A abstracção depende da posição do corpo. A desfragmentação do indivíduo,
enquanto ser pensante, tem limites.
“Atlas do Corpo e da
Imaginação”
é, além do muito por si e em si representado, uma chave de leitura na
descodificação da ficção e não-ficção da obra do seu autor. A sua natureza
permite abrir a textualidade da série “O Reino” e da colecção “O Bairro”, por
exemplo, ao entendimento. A fruição por parte do leitor é exponenciada. Há um
antes e um depois desta obra de não-ficção do escritor português. O conhecimento
da textualidade em Gonçalo M Tavares será mais profundo depois da leitura/releitura
do livro apresentado por António Guerreiro e Delfim Sardo.

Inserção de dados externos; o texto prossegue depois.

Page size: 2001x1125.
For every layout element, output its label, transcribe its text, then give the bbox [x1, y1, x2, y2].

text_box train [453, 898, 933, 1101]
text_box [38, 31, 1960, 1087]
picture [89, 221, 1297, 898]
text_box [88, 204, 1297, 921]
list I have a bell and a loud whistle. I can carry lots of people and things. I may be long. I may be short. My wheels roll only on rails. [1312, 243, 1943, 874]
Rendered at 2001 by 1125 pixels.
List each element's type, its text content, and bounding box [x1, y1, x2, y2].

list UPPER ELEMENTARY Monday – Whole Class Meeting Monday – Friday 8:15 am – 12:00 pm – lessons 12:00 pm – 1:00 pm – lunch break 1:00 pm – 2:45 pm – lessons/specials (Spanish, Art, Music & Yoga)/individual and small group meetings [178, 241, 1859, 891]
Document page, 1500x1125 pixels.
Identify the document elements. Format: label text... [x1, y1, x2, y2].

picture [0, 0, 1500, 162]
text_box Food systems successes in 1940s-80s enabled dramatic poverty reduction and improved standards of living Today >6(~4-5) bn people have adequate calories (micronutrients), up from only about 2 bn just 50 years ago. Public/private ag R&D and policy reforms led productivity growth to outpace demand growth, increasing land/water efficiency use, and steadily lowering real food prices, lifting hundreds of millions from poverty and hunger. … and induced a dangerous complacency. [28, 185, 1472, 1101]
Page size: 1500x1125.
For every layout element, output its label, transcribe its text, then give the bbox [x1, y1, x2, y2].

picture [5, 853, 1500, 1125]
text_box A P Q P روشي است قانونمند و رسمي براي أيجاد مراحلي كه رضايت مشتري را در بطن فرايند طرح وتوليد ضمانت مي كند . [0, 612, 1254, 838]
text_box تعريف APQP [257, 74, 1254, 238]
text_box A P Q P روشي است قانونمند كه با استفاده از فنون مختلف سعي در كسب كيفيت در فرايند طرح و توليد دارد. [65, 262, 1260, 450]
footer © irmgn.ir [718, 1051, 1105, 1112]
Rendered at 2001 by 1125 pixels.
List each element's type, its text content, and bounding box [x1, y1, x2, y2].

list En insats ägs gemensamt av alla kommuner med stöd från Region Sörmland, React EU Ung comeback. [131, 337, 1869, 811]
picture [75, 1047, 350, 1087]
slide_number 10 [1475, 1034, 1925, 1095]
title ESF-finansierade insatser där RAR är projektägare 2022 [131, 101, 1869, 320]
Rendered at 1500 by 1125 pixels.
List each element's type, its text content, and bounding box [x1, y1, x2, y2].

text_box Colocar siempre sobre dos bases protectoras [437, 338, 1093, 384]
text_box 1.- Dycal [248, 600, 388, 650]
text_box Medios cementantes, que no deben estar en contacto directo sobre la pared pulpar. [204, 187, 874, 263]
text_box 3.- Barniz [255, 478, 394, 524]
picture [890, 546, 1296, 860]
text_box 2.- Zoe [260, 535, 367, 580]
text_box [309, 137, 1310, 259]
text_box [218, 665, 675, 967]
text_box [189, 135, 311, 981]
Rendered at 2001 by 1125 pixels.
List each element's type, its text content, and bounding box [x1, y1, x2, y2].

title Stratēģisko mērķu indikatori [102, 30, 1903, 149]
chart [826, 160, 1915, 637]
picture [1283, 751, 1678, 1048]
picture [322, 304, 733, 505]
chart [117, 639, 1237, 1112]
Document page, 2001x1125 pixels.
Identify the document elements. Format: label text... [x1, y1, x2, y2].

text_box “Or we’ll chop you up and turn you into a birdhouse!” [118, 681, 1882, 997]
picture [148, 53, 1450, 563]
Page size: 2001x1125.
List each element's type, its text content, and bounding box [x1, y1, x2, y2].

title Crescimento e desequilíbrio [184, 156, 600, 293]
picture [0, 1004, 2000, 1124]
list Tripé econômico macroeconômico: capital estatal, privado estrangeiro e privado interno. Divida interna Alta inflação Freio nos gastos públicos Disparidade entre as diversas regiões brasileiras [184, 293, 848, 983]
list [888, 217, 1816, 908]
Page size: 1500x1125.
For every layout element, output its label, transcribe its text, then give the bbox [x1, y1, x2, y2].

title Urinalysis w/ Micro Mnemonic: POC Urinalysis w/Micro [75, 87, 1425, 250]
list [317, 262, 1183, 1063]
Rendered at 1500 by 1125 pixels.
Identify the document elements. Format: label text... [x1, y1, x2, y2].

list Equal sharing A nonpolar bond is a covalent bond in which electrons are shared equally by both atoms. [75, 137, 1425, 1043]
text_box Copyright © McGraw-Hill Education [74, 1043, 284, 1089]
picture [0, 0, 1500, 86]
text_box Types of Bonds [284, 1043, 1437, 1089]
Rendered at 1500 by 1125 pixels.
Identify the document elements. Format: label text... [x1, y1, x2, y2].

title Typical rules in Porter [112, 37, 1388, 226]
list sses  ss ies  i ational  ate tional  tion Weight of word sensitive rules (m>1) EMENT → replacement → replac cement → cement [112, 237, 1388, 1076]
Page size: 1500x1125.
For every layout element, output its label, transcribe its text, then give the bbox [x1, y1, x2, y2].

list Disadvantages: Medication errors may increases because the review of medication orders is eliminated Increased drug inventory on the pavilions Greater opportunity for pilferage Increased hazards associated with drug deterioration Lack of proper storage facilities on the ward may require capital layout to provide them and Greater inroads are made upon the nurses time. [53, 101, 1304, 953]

Este singular objecto literário interroga-nos,
espanta-nos.
Segundo
Steiner, mencionado na pág. 025 (entre tantas outras menções), “ a fonte do pensamento genuíno é o espanto,
espanto por, e perante o ser. O seu desenvolvimento é essa cuidada tradução do
espanto em acção que é o questionar”
Interrogar
é activar esse espanto, esse deslumbramento.
Gonçalo
M Tavares é um ser espantoso; é alguém surgido das suas influências, como tudo
e todos, como um deslumbrante fruto de combinações intelectuais e sensitivas.
É
um grande escritor ainda com algo para dar, em potência, e portador da
capacidade de deslumbrar, de interrogar…de espantar.